Reproduce the following lines word for word, omitting the pictures from your answer.

[Data items]
----------------
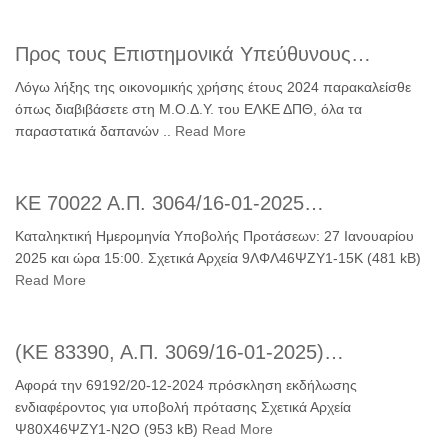
Προς τους Επιστημονικά Υπεύθυνους…
Λόγω λήξης της οικονομικής χρήσης έτους 2024 παρακαλείσθε
όπως διαβιβάσετε στη Μ.Ο.Δ.Υ. του ΕΛΚΕ ΔΠΘ, όλα τα
παραστατικά δαπανών ..
Read More
ΚΕ 70022 Α.Π. 3064/16-01-2025…
Καταληκτική Ημερομηνία Υποβολής Προτάσεων: 27 Ιανουαρίου
2025 και ώρα 15:00. Σχετικά Αρχεία 9ΛΦΛ46ΨΖΥ1-15Κ (481 kB)
Read More
(ΚΕ 83390, Α.Π. 3069/16-01-2025)…
Αφορά την 69192/20-12-2024 πρόσκληση εκδήλωσης
ενδιαφέροντος για υποβολή πρότασης Σχετικά Αρχεία
Ψ80Χ46ΨΖΥ1-Ν2Ο (953 kB)
Read More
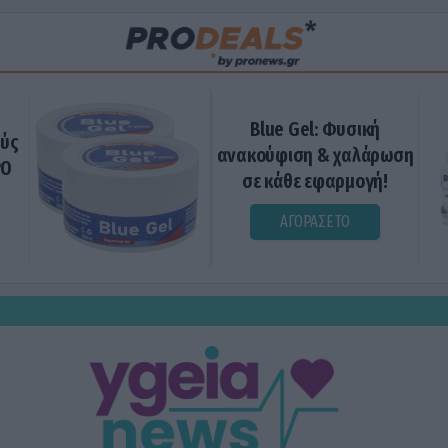
Blue Gel: Φυσική
ούς
ανακούφιση & χαλάρωση
ΡΟ
σε κάθε εφαρμογή!
ΑΓΟΡΑΣΕ ΤΟ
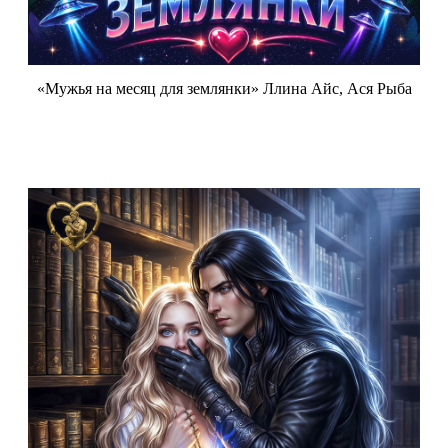
«Мужья на месяц для землянки» Ллина Айс, Ася Рыба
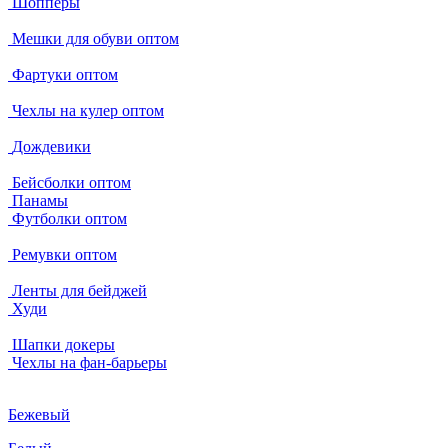
Шопперы
Мешки для обуви оптом
Фартуки оптом
Чехлы на кулер оптом
Дождевики
Бейсболки оптом
Панамы
Футболки оптом
Ремувки оптом
Ленты для бейджей
Худи
Шапки докеры
Чехлы на фан-барьеры
Бежевый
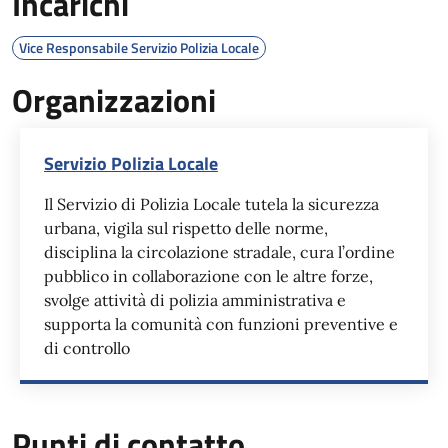
Incarichi
Vice Responsabile Servizio Polizia Locale
Organizzazioni
Servizio Polizia Locale
Il Servizio di Polizia Locale tutela la sicurezza
urbana, vigila sul rispetto delle norme,
disciplina la circolazione stradale, cura l’ordine
pubblico in collaborazione con le altre forze,
svolge attività di polizia amministrativa e
supporta la comunità con funzioni preventive e
di controllo
Punti di contatto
----------------
# [Response area]
Προς τους Επιστημονικά Υπεύθυνους…
Λόγω λήξης της οικονομικής χρήσης έτους 2024 παρακαλείσθε
όπως διαβιβάσετε στη Μ.Ο.Δ.Υ. του ΕΛΚΕ ΔΠΘ, όλα τα
παραστατικά δαπανών ..
Read More
ΚΕ 70022 Α.Π. 3064/16-01-2025…
Καταληκτική Ημερομηνία Υποβολής Προτάσεων: 27 Ιανουαρίου
2025 και ώρα 15:00. Σχετικά Αρχεία 9ΛΦΛ46ΨΖΥ1-15Κ (481 kB)
Read More
(ΚΕ 83390, Α.Π. 3069/16-01-2025)…
Αφορά την 69192/20-12-2024 πρόσκληση εκδήλωσης
ενδιαφέροντος για υποβολή πρότασης Σχετικά Αρχεία
Ψ80Χ46ΨΖΥ1-Ν2Ο (953 kB)
Read More
Blue Gel: Φυσική
ούς
ανακούφιση & χαλάρωση
ΡΟ
σε κάθε εφαρμογή!
ΑΓΟΡΑΣΕ ΤΟ
«Мужья на месяц для землянки» Ллина Айс, Ася Рыба
Шопперы
Мешки для обуви оптом
Фартуки оптом
Чехлы на кулер оптом
Дождевики
Бейсболки оптом
Панамы
Футболки оптом
Ремувки оптом
Ленты для бейджей
Худи
Шапки докеры
Чехлы на фан-барьеры
Бежевый
Incarichi
Vice Responsabile Servizio Polizia Locale
Organizzazioni
Servizio Polizia Locale
Il Servizio di Polizia Locale tutela la sicurezza
urbana, vigila sul rispetto delle norme,
disciplina la circolazione stradale, cura l’ordine
pubblico in collaborazione con le altre forze,
svolge attività di polizia amministrativa e
supporta la comunità con funzioni preventive e
di controllo
Punti di contatto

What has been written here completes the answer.